Circuit Theory/Complex Frequency Examples/example12

A voltage source generates a current when connected to an RC branch. Find the values of the resistance and capacitance.

${\displaystyle v(t)=10e^{-t}sin(7t)}$

${\displaystyle i(t)=0.2e^{-t}cos(7t-30^{\circ })}$

knowns and unknowns[edit | edit source]

knowns ${\displaystyle v(t)}$ and ${\displaystyle i(t)}$

unknowns ${\displaystyle RC}$

equations[edit | edit source]

${\displaystyle v_{R}=i*R}$

${\displaystyle i=C*{d \over dt}v_{C}}$

${\displaystyle V_{s}=v_{C}+v_{R}}$

into complex frequency domain symbolically[edit | edit source]

${\displaystyle \mathbb {V} _{R}=\mathbb {I} *R}$

${\displaystyle \mathbb {I} =C*s*\mathbb {V} _{C}}$

${\displaystyle \mathbb {V} _{s}=\mathbb {V} _{R}+\mathbb {V} _{C}}$

Solving symbolically as much as possible:

${\displaystyle \mathbb {V} _{s}=\mathbb {I} *R+{\frac {\mathbb {I} }{C*s}}}$

${\displaystyle {\frac {\mathbb {V} _{s}}{\mathbb {I} }}=R+{\frac {1}{C*s}}}$

${\displaystyle s=\phi +j\omega }$

At this point, symbolic manipulation with mupad fails. Mupad can not separate out symbolically the rectangular or polar expressions. Doing this by hand will result in huge symbolic expressions.

It is easier just to leave the solution in the above symbolic form.

At this point, it seems like there is one equation with two unknowns (R, C). But in reality there are two equations. The real part of the right has to equal the real part on the left. The imaginary on the right has to equal the imaginary on the left.
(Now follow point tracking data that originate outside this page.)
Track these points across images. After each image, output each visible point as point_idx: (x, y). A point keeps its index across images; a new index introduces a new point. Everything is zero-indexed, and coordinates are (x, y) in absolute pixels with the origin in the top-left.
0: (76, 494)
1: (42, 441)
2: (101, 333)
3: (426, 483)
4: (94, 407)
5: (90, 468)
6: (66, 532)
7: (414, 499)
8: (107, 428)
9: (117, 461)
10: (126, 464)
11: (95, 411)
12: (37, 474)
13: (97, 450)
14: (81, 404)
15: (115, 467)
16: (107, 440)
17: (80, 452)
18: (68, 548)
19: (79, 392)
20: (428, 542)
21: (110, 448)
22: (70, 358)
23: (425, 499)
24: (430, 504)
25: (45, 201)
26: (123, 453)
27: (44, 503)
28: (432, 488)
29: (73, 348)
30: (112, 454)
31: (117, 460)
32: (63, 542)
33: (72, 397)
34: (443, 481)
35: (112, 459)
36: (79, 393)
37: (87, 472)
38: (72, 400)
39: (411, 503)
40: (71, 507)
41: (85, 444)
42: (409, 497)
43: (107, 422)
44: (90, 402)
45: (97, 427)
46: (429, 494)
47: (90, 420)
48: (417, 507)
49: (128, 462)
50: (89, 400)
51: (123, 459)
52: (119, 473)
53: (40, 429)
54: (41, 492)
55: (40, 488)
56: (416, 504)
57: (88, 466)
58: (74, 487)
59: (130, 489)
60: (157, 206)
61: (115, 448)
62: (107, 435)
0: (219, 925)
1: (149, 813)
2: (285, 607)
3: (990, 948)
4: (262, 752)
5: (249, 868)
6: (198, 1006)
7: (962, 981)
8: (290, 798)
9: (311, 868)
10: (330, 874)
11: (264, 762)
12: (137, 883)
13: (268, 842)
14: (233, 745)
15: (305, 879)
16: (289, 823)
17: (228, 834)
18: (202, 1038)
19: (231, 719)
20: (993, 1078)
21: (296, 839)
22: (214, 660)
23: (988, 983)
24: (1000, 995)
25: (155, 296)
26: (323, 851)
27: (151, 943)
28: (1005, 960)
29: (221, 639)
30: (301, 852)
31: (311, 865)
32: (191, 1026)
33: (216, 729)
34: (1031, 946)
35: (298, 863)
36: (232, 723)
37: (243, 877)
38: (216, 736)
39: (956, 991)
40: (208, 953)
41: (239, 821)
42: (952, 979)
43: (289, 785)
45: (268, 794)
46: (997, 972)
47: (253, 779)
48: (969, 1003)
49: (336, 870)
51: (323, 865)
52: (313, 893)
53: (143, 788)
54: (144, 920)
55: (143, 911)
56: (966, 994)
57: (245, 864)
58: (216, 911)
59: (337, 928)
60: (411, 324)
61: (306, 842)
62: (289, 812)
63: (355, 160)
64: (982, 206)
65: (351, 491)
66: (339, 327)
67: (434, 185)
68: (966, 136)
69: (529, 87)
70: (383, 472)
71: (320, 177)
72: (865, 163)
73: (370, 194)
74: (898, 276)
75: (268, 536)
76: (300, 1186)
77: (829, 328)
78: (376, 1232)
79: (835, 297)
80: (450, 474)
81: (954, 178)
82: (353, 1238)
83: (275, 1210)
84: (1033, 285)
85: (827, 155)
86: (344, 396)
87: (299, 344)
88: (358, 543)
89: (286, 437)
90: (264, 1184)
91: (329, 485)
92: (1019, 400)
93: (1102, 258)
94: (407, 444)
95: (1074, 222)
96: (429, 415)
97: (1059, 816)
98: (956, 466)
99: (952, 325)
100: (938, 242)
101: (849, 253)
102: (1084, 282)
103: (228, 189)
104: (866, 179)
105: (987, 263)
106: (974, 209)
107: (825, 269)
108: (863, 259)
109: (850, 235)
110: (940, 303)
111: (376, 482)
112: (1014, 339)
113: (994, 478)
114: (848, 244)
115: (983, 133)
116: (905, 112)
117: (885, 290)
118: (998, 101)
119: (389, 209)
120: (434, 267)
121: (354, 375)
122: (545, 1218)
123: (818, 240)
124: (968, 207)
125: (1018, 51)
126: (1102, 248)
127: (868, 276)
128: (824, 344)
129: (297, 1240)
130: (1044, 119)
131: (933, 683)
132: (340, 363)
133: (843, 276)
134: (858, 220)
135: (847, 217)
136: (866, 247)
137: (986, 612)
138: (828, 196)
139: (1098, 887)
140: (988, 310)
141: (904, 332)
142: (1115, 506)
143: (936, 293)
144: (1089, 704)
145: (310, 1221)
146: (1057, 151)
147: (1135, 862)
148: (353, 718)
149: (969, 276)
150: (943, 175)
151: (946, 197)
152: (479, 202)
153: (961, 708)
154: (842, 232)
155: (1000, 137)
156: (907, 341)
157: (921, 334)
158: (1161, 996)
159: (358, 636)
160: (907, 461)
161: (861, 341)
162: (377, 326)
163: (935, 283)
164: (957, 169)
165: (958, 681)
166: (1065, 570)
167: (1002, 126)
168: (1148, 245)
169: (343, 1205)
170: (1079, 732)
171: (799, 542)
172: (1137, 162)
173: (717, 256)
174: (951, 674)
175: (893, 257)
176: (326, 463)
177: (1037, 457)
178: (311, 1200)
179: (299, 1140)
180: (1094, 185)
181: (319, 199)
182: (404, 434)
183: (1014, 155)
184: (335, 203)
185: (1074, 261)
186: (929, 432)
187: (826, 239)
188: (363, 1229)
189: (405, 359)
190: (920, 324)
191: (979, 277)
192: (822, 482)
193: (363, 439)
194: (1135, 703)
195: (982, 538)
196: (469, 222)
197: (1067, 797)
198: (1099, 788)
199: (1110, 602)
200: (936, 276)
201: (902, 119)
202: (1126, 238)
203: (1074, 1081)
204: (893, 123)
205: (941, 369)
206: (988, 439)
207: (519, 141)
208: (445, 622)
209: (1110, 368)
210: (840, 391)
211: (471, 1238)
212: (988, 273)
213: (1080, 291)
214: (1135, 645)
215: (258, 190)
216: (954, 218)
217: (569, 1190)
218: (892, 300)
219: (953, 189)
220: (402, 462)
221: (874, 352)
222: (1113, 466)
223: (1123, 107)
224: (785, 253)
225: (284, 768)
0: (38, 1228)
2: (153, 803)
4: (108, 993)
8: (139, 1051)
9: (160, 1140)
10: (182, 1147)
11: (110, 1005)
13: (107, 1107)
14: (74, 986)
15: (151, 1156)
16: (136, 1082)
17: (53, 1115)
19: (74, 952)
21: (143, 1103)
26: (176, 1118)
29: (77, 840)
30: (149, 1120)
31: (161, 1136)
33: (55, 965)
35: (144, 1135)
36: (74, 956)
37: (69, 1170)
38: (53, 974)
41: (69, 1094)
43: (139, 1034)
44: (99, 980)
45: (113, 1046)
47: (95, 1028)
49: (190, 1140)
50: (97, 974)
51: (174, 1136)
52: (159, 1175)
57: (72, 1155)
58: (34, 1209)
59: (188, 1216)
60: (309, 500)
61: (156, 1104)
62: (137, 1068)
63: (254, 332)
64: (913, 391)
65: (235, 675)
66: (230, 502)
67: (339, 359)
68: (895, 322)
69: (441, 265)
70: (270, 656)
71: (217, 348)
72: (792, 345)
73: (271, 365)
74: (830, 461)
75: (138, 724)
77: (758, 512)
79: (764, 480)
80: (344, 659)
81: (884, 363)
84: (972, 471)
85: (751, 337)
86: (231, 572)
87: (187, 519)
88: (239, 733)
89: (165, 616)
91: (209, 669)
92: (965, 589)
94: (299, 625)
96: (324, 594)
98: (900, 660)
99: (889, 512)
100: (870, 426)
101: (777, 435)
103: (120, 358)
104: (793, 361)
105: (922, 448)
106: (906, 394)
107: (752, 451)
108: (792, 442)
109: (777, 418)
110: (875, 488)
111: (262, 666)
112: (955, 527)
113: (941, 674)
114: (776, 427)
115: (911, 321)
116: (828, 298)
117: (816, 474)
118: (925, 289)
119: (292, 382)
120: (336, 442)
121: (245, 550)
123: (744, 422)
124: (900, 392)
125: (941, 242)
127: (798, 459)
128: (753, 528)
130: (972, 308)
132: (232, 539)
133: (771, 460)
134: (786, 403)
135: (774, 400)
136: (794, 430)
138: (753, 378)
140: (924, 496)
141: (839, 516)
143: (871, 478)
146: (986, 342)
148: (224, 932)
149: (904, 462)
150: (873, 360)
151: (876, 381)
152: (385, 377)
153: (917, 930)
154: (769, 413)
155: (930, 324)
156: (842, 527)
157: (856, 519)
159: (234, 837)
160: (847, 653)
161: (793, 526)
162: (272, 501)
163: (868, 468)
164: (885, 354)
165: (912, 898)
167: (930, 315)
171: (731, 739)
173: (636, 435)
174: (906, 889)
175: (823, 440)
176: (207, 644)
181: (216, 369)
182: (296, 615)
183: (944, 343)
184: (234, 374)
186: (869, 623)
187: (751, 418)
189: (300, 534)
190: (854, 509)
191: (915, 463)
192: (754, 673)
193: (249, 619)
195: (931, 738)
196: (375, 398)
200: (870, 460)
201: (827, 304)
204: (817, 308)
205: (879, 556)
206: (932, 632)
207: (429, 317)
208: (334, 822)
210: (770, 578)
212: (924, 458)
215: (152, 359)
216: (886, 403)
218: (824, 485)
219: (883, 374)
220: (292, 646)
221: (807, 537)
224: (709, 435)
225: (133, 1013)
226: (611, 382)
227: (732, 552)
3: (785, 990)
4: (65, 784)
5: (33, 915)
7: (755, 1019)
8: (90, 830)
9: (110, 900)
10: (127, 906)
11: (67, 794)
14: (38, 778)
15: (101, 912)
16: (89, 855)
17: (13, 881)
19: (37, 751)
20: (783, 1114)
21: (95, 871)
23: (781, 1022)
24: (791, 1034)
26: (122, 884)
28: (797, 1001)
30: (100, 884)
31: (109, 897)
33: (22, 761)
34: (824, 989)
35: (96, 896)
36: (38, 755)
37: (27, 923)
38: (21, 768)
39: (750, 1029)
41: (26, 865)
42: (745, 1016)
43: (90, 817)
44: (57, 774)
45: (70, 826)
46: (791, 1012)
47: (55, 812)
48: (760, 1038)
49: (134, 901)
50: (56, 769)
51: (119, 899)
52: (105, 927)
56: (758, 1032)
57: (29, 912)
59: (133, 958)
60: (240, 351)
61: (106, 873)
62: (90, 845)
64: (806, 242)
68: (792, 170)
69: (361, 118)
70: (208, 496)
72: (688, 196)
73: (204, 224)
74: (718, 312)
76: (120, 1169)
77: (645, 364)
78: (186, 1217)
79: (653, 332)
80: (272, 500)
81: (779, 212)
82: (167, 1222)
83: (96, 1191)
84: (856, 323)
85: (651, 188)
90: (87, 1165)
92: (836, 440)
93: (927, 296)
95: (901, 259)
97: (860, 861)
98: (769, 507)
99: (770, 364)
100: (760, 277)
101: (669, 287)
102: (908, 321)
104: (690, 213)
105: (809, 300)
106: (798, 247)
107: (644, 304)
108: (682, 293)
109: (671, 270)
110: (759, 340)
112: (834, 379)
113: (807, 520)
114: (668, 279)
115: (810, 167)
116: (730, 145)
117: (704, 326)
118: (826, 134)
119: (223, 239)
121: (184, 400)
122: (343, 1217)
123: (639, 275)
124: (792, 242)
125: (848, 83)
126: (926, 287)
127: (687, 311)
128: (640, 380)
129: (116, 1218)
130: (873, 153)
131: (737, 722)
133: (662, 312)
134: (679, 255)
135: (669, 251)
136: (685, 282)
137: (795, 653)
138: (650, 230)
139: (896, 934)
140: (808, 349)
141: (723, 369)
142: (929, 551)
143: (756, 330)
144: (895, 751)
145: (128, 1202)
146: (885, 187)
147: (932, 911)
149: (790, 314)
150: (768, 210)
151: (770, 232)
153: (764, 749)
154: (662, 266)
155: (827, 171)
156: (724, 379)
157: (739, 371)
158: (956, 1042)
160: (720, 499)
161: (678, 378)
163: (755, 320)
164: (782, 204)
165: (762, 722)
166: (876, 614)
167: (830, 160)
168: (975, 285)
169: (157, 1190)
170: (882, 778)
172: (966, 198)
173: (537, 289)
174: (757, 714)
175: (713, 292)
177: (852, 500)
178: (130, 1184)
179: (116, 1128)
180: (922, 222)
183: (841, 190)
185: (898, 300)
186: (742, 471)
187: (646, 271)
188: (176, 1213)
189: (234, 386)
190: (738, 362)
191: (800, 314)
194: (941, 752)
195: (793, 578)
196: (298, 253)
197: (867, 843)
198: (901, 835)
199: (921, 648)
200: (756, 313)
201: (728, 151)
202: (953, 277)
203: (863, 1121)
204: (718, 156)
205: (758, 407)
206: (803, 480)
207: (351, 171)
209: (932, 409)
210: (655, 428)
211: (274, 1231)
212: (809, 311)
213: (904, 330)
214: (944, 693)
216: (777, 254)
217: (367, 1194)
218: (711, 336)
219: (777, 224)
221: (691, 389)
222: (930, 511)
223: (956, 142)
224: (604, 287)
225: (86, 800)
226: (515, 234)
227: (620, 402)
Unfortunately, the values of ${\displaystyle \mathbb {I} }$ and ${\displaystyle \mathbb {V} _{s}}$ will determine the next step.

complex domain math[edit | edit source]

${\displaystyle s=-1+j7}$

${\displaystyle \mathbb {V} _{s}=-j10}$

${\displaystyle \mathbb {I} =0.2*cos(-30^{\circ })+j*0.2*sin(-30^{\circ })=0.1*{\sqrt {3}}-j0.1}$

${\displaystyle {\frac {\mathbb {V} _{s}}{\mathbb {I} }}=25-43.3j}$

${\displaystyle R+{\frac {1}{C*s}}=R+{\frac {-0.14*i-0.02}{C}}}$

Thus ${\displaystyle -43.3j={\frac {-0/14j}{C}}}$

${\displaystyle C={\frac {-0.14j}{-43.3j}}=3.233mF}$

${\displaystyle 25=R+{\frac {-0.02}{C}}}$

${\displaystyle R=25+{\frac {0.02}{.003233}}=31.19ohms}$

Solution can only be found in the complex domain.

Simulation[edit | edit source]

Can not simulate to get the answer, but can simulate the answer to see if matches the sources given.

${\displaystyle period={\frac {2*\pi }{\omega }}=0.8976sec}$

It is clear that the cos, current is leading the voltage. Theoretically should be by -30 + 90 = 60 degrees.

The difference between the peaks is 0.141 seconds approximately. This translates in to degrees:

phase difference = peak difference * 360/period = 56.55 degrees .. approximately 60 degrees.

Magnitude of the current is less than the 0.2 specified, but is close ... approximately 0.18 amps. There is lots of error here. Probably could do more accurately.